- **What needs to be done**:
What lines of the data below include the word "gestart"? Report them by copying each.

** Task data follows **

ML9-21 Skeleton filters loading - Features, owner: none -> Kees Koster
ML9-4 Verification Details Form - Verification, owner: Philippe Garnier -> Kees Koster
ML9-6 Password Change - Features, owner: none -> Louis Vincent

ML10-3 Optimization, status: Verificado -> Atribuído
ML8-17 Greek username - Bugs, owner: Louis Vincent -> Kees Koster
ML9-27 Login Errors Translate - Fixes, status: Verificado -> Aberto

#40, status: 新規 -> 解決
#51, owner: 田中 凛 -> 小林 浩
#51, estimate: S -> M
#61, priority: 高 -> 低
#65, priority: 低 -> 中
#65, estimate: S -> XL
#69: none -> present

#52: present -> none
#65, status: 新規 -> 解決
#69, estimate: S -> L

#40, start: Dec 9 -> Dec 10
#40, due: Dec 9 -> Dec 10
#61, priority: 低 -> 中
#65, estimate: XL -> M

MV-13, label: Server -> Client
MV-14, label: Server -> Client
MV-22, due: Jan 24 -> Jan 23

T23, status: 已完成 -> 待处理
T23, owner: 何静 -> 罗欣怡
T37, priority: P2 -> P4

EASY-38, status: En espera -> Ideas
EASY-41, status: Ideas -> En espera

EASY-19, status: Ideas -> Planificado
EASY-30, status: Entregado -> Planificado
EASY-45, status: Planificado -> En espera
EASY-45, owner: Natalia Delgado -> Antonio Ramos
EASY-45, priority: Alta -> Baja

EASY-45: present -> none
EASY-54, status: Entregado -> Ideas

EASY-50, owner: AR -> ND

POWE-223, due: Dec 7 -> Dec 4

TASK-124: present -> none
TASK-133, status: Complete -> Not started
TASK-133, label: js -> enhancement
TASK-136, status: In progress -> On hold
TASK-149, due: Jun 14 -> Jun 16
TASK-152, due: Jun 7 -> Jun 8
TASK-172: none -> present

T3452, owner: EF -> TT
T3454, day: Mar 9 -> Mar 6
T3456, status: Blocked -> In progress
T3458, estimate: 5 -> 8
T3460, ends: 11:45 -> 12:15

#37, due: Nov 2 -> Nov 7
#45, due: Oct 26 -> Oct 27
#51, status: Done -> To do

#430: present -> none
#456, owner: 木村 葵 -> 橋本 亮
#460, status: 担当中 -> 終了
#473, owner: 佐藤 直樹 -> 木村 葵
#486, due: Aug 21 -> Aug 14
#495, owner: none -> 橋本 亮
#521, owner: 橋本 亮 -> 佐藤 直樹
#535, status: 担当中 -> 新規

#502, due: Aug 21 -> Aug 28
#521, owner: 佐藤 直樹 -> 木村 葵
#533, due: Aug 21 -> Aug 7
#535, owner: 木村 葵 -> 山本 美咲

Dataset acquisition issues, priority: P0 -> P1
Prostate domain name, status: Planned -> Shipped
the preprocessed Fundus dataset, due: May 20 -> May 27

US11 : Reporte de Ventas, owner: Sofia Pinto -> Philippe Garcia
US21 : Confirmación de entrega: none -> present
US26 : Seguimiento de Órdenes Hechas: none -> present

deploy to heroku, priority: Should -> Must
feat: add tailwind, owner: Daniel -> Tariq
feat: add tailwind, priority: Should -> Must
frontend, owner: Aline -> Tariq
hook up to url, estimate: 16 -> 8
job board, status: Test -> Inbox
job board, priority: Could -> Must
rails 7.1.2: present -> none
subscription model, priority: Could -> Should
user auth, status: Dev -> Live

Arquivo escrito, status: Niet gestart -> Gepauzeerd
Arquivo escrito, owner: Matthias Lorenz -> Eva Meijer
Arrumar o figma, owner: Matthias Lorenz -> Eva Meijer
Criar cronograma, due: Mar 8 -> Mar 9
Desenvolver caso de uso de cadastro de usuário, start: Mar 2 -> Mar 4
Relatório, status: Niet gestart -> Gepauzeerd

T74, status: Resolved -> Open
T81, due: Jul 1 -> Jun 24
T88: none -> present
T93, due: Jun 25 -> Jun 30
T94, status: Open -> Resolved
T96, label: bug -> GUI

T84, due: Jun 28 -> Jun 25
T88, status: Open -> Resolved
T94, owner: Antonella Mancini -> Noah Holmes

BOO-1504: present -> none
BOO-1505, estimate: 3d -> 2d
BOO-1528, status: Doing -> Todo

** End of Task data **

- **Answer area**:
Arquivo escrito, status: Niet gestart -> Gepauzeerd
Relatório, status: Niet gestart -> Gepauzeerd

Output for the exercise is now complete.